A Case of Leukemia Cutis with Acute Myeloid Leukemia on Azacitidine Therapy.

To The Editor,

Leukemia cutis (LC) is an extramedullary form of leukemia. The frequency and onset age of LC depends on the subtype of underlying leukemia. Clinical presentations of LC can be variable but it generally appears as nodules and plaques [1]. Herein, we report a case of LC with acute myeloid leukemia on azacitidine therapy.

A 70-year-old male presented with spontaneous ecchymoses and weakness in the Hematology Outpatient Clinic. Physical examination was normal. Laboratory tests were as follows: hemoglobin: 4.1 g/dL, leukocyte count: 17.600/mm3, platelet count: 57.000/mm3,, and lactate dehydrogenase: 605 U/L. Peripheral blood smear revealed 60% myeloblasts. Eighty percent of blastic infiltration and positive staining with myeloperoxidase (MPO) were detected in the bone marrow biopsy. The patient was diagnosed with acute myelomonocytic leukemia (AML-M4) with the morphological and immunopathological findings. Flow cytometry of the bone marrow or peripheral blood was not done. In the conventional cytogenetic analysis done before the treatment, 20 metaphases were detected. Six of them had “add” (46,XY,add(8)(q24)[6]) and 10 were diploids and 4 were hypodiploids. In the fluorescence in situ hybridization (FISH) analysis [5q31, t(15;17)(q22-24;q21), trisomy 8, t(9;22)(q34;q11.2), inv(16)(p13q22), del7q31, del/inv11q23, monosomy 7, t(8;21)(q21.3;q22), and del20q], there was no abnormality.

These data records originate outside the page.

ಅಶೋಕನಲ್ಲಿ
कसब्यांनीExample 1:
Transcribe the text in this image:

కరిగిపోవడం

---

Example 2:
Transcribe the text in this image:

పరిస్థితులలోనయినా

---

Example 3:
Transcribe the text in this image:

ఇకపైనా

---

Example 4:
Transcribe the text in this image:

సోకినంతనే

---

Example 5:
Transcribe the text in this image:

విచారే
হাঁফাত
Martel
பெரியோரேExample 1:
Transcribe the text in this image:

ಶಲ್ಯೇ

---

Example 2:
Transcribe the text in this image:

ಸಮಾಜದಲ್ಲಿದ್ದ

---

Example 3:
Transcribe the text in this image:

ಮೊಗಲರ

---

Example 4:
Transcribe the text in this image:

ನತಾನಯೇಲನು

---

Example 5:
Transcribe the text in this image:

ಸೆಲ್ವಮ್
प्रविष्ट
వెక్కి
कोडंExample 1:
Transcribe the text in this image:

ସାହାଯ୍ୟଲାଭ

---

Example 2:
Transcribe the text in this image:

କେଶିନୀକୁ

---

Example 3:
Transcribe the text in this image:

After four cycles of therapy with azacitidine (75 mg/m2 daily for 7 days in a month), the need for red blood cells decreased but the need for platelets remained. Furthermore, some skin lesions appeared on the trunk. On dermatological examination, multiple discrete, violaceous-erythematous papules and nodules were observed on the trunk (Figures 1a and 1b). Histopathological examination of the skin lesions showed blastic cell infiltration with large pleomorphic nuclei and narrow cytoplasm in the dermis and also positive staining with CD34, CD117, and MPO (Figures 1c and 1d). The patient was diagnosed with LC with AML-M4 relapsed in the bone marrow synchronously and the therapy regimen was changed from azacitidine to cytosine-arabinoside. The same FISH panel was obtained.

Figure 1

a) Multiple discrete, erythematous papules and nodules on the trunk. b) Closer view of the erythematous papules on the abdomen. c) Blastic cells with pleomorphic nuclei and narrow cytoplasm in the dermis (hematoxylin & eosin, original magnification 400x). d) Positive staining of the blasts with myeloperoxidase (original magnification 40x).

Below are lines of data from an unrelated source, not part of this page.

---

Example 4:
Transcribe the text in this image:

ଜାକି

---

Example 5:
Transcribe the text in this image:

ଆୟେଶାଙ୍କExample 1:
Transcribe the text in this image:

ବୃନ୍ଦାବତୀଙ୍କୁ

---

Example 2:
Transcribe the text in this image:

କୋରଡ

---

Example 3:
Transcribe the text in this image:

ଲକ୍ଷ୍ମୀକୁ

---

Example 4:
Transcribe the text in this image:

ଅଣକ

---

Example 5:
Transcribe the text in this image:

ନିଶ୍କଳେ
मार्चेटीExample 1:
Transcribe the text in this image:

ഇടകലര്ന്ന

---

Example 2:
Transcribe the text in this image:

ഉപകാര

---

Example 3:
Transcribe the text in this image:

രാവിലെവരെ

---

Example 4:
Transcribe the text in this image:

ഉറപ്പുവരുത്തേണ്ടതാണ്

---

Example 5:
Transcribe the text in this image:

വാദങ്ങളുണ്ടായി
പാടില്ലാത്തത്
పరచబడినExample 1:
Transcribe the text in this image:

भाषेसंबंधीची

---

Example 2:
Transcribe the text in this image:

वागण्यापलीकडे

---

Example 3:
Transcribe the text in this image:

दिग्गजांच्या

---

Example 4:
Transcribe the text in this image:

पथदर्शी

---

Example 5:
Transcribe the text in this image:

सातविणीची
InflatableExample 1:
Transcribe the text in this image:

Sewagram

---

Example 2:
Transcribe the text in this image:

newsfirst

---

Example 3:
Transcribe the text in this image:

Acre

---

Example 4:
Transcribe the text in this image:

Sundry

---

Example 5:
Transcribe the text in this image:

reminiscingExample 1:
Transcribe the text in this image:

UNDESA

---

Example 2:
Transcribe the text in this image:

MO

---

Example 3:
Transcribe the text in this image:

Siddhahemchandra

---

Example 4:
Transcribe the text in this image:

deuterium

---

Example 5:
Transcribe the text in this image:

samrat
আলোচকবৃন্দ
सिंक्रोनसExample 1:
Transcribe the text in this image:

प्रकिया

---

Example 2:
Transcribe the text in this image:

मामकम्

LC is a rare disease characterized by leukemic cell infiltration in the dermis, subcutaneous tissue, and blood vessels. The frequency of LC is about 2%-3% in patients with AML [2]. LC mimics various dermatoses. Histopathological analysis of the lesions has an important role in the diagnosis [3]. There is no special treatment for LC and the treatment of the underlying leukemia generally improves skin lesions. Unfortunately, skin involvement of leukemia indicates poor prognosis [3].

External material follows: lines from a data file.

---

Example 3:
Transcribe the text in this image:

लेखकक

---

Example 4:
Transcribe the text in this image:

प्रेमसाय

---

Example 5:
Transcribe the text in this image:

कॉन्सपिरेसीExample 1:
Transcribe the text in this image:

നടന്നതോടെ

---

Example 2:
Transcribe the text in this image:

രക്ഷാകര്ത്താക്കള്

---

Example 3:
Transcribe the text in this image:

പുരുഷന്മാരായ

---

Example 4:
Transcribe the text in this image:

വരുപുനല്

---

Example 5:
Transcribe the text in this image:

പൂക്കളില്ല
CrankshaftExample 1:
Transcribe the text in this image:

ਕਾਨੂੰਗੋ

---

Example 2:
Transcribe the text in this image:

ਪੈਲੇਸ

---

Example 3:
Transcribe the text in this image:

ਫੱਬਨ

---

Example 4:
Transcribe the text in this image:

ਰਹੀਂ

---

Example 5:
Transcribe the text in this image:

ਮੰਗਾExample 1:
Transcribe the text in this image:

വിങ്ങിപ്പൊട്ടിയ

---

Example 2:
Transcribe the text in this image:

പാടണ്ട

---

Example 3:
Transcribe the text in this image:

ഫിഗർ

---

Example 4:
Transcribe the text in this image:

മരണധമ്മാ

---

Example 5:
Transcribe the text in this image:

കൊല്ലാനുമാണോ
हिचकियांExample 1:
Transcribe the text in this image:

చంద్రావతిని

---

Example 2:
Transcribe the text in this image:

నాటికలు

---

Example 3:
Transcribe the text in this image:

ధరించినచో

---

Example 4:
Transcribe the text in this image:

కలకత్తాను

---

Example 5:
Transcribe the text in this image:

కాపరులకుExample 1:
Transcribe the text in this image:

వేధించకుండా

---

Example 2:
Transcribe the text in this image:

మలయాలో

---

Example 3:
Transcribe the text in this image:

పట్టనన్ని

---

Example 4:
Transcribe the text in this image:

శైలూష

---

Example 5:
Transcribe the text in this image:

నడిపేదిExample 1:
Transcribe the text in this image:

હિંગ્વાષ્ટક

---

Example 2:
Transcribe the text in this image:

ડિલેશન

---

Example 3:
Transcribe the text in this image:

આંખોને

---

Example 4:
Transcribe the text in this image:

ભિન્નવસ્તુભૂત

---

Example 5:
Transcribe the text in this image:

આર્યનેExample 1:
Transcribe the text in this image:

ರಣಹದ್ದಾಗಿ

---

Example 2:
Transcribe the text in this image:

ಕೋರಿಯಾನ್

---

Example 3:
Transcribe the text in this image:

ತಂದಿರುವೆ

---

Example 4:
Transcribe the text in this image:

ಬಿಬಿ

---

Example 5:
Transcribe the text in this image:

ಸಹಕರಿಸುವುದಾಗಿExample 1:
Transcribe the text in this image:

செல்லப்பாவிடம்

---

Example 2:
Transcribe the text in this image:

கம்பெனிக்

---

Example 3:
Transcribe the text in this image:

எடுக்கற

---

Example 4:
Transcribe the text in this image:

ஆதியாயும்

Azacitidine is an approved and well-tolerated drug in the treatment of elderly AML patients in particular [4]. Recently, we noticed that LC cases have been reported in patients with chronic myeloid leukemia and myelodysplastic syndrome on azacitidine therapy [5]. Similarly, azacitidine therapy at the current dosage may have been insufficient in our patient and thus the cutaneous involvement developed. We want to emphasize that patients developing LC on azacitidine therapy should be accepted as refractory to the therapy and salvage therapy should be planned.